Cuando A Todo Dar apareció, causó sensación entre una buena parte de la teleaudiencia y los anunciantes, y de inmediato se convirtió en el terror de los intelectuales de escritorio. Es innegable que, entonces, el programa era una apuesta por lo más corriente y chabacano, una fórmula fácil y sin mayores pretensiones: mujeres ligeras de ropa + color y escándalo + entretenimiento masticado = todo el raiting de las tardes.Si vemos hoy A Todo Dar , superada la etapa revolucionada y aterrizado en algo más familiar (eso dicen), queda poco o nada del show original. El ATD actual es un revoltijo que nadie parece entender. La desaparición de sus rostros reconocibles -menos uno- y la inclusión de nuevas figuras, han traído nuevos aires al que un día fuera la gallina de los huevos de oro de La Uruca.
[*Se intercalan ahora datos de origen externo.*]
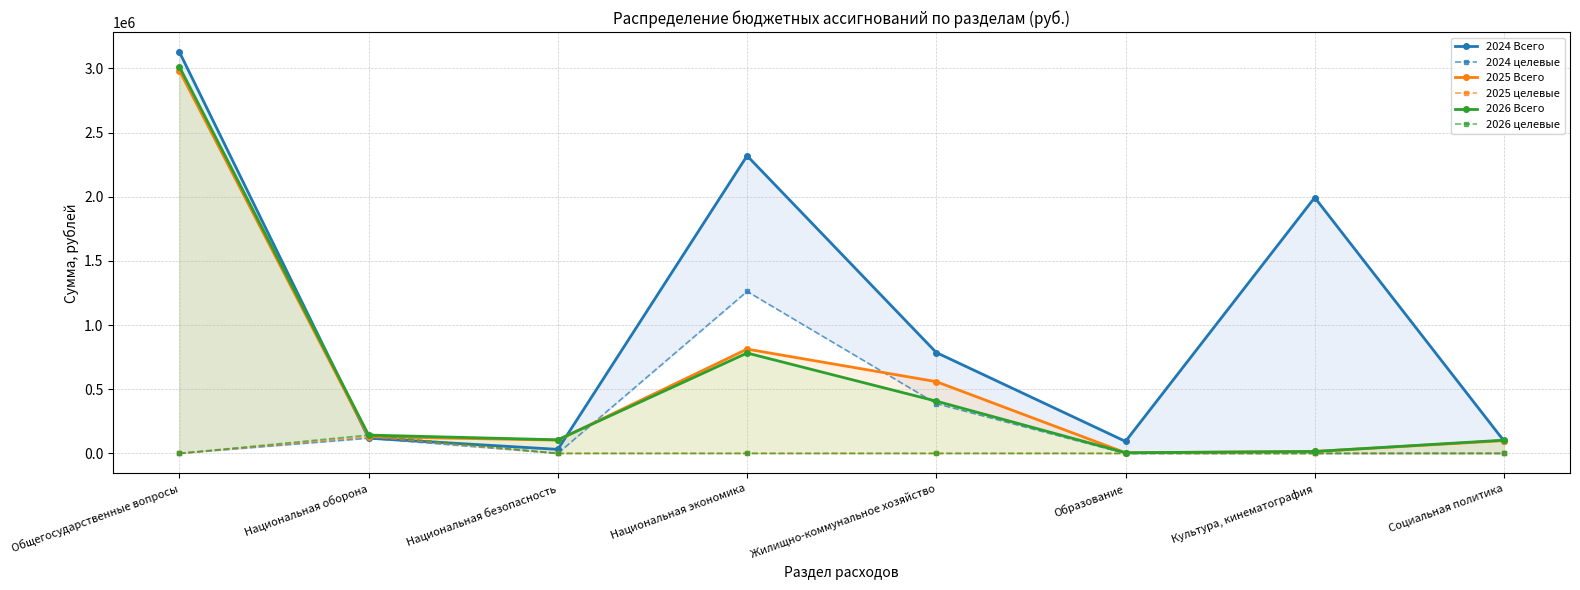

Reading left to right, transcribe all the data shown in this chart.

2024 Всего: Общегосударственные вопросы=3126490.9	Национальная оборона=118449.0	Национальная безопасность=31400.0	Национальная экономика=2318907.7	Жилищно-коммунальное хозяйство=785868.4	Образование=93473.9	Культура, кинематография=1993511.5	Социальная политика=97618.6
2024 целевые: Общегосударственные вопросы=0.0	Национальная оборона=118449.0	Национальная безопасность=0.0	Национальная экономика=1261866.0	Жилищно-коммунальное хозяйство=387809.0	Образование=0.0	Культура, кинематография=0.0	Социальная политика=0.0
2025 Всего: Общегосударственные вопросы=2981369.7	Национальная оборона=130463.0	Национальная безопасность=103388.0	Национальная экономика=812495.0	Жилищно-коммунальное хозяйство=559019.8	Образование=5000.0	Культура, кинематография=15000.0	Социальная политика=99445.7
2025 целевые: Общегосударственные вопросы=0.0	Национальная оборона=130463.0	Национальная безопасность=0.0	Национальная экономика=0.0	Жилищно-коммунальное хозяйство=0.0	Образование=0.0	Культура, кинематография=0.0	Социальная политика=0.0
2026 Всего: Общегосударственные вопросы=3011680.6	Национальная оборона=142859.0	Национальная безопасность=105888.0	Национальная экономика=782064.6	Жилищно-коммунальное хозяйство=407205.9	Образование=5000.0	Культура, кинематография=15000.0	Социальная политика=103224.6
2026 целевые: Общегосударственные вопросы=0.0	Национальная оборона=142859.0	Национальная безопасность=0.0	Национальная экономика=0.0	Жилищно-коммунальное хозяйство=0.0	Образование=0.0	Культура, кинематография=0.0	Социальная политика=0.0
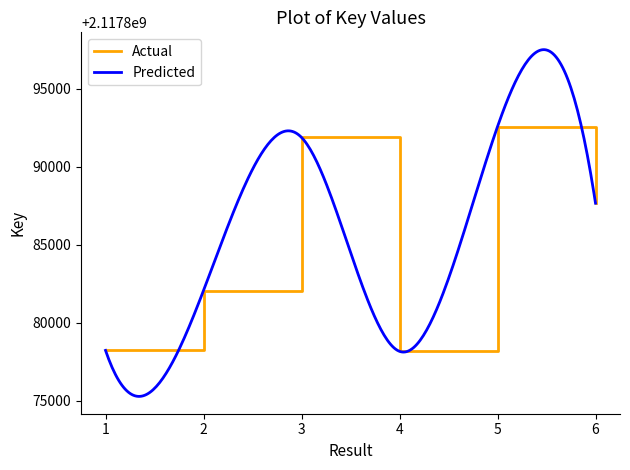

What is the ratio of the value at 6 to the value at 3?

1.0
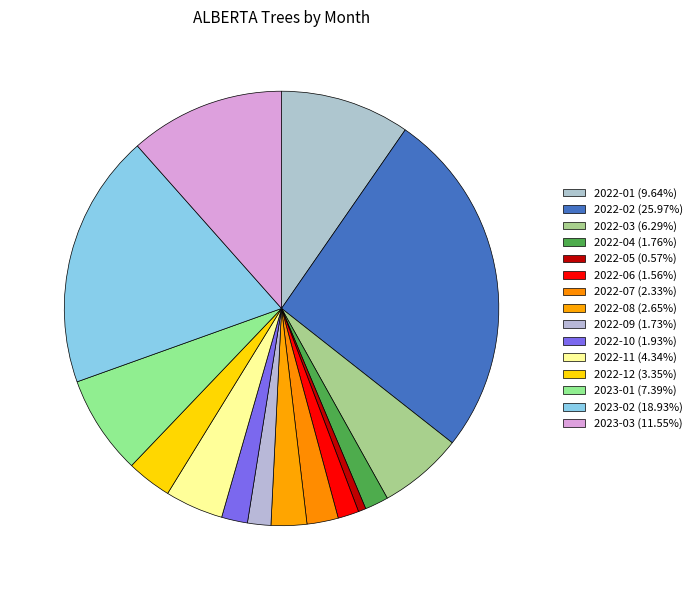

To the nearest percent, what is the average slice percentage?

7%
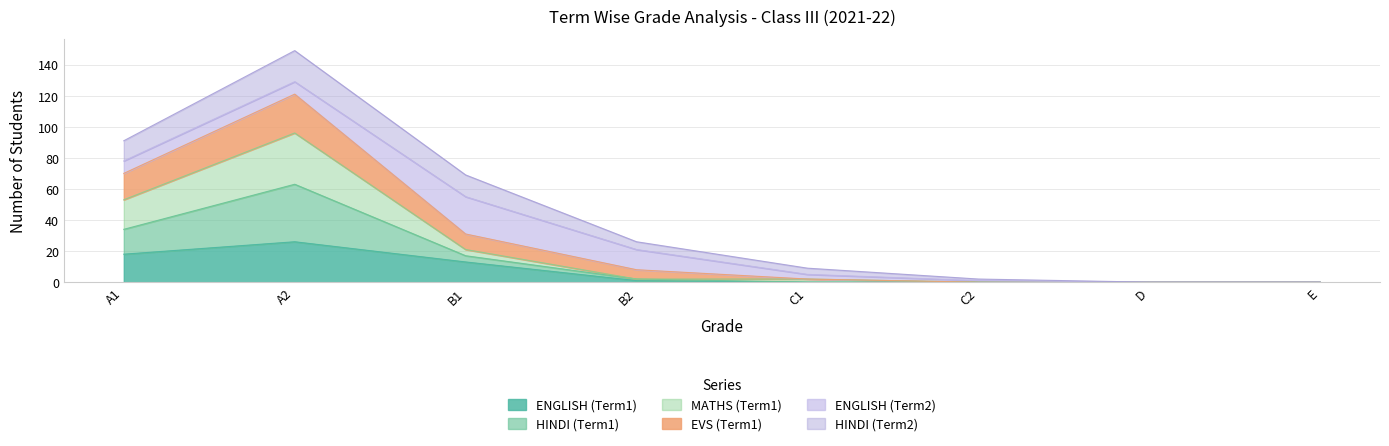

What is the label of the 4th point from the left?

B2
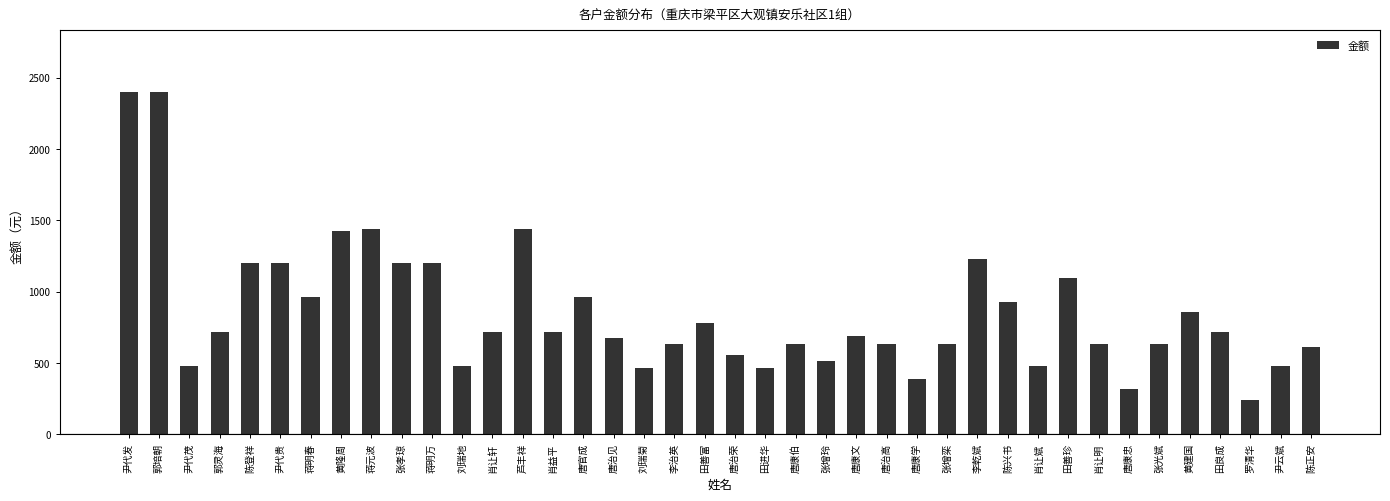

Which category has the lowest value across all series?

罗清华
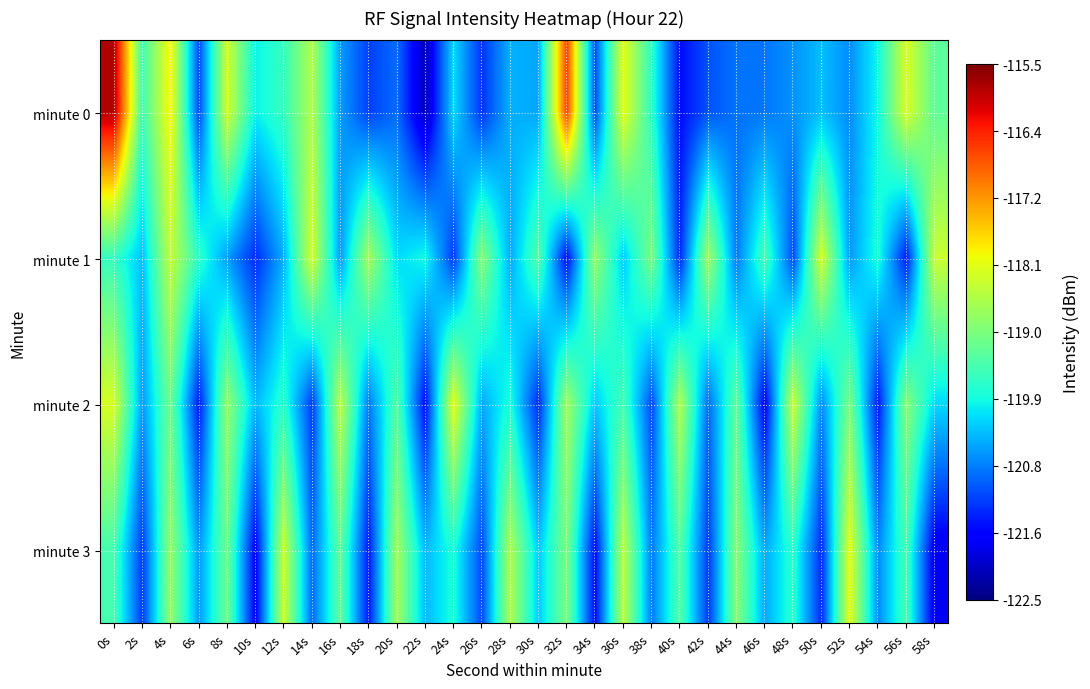

Reading left to right, list all the values displayed in this chart.

minute 0: 0s=-115.8	2s=-119.5	4s=-118.0	6s=-121.1	8s=-118.3	10s=-120.0	12s=-119.6	14s=-118.6	16s=-120.5	18s=-121.2	20s=-120.9	22s=-122.1	24s=-120.1	26s=-121.3	28s=-120.4	30s=-120.5	32s=-116.6	34s=-121.1	36s=-118.1	38s=-119.7	40s=-121.6	42s=-121.0	44s=-120.8	46s=-120.8	48s=-120.6	50s=-120.3	52s=-120.7	54s=-119.9	56s=-118.2	58s=-119.2
minute 1: 0s=-119.6	2s=-120.3	4s=-118.4	6s=-119.7	8s=-120.5	10s=-121.3	12s=-120.4	14s=-118.3	16s=-120.6	18s=-118.6	20s=-120.1	22s=-119.9	24s=-121.2	26s=-118.9	28s=-120.5	30s=-119.3	32s=-121.6	34s=-118.8	36s=-120.2	38s=-119.0	40s=-121.3	42s=-118.7	44s=-120.8	46s=-119.5	48s=-121.1	50s=-118.2	52s=-120.6	54s=-119.8	56s=-121.5	58s=-118.3
minute 2: 0s=-118.2	2s=-120.6	4s=-119.1	6s=-121.5	8s=-118.8	10s=-120.3	12s=-119.7	14s=-121.2	16s=-118.5	18s=-120.8	20s=-119.3	22s=-121.6	24s=-118.1	26s=-120.5	28s=-119.8	30s=-121.3	32s=-118.7	34s=-120.2	36s=-119.5	38s=-121.1	40s=-118.6	42s=-120.9	44s=-119.2	46s=-121.7	48s=-118.3	50s=-120.7	52s=-119.0	54s=-121.5	56s=-118.9	58s=-120.1
minute 3: 0s=-119.5	2s=-121.2	4s=-118.8	6s=-120.6	8s=-119.1	10s=-121.7	12s=-118.3	14s=-120.9	16s=-119.2	18s=-121.5	20s=-118.7	22s=-120.3	24s=-119.8	26s=-121.1	28s=-118.6	30s=-120.2	32s=-119.0	34s=-121.6	36s=-118.5	38s=-120.8	40s=-119.3	42s=-121.2	44s=-118.9	46s=-120.5	48s=-119.7	50s=-121.3	52s=-118.1	54s=-120.7	56s=-119.5	58s=-121.8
Nuevos aires, no mejores.En el actual A Todo Dar resultan especialmente molestos dos aspectos: las producción no deja de empeorar, y ahora hacen de la burla y la humillación, parte del show.En los últimos meses, el programa de Repretel ha incluido concursos que se mueven entre lo ridículo y lo inaudito. Me cuesta recordar en tele nacional algo más desagradable que el concurso en que la gente prueba distintas "comidas" y adivina de qué se trata. Vemos bocas abiertas, platos desechables, bolo alimenticio... ¡sin palabras! Pero ahí sigue el público ATD , fiel televidente o... concursante, y son esos los que se llevan la peor parte (y no hablo del premio). En el nuevo A Todo Dar parece regla el carcajearse de la falta de habilidad de algunos o burlarse de quienes no pueden realizar las tareas. La ironía y el sarcasmo entre los animadores llegan a límites incómodos para quienes vemos por tele, no imagino cómo será para quienes son objeto de tan gentil trato. Así las cosas, el tiempo ha pasado por ATD , dejándonos con un prueba de que nunca debemos pensar que lo hemos visto todo, la cosa puede empeorar.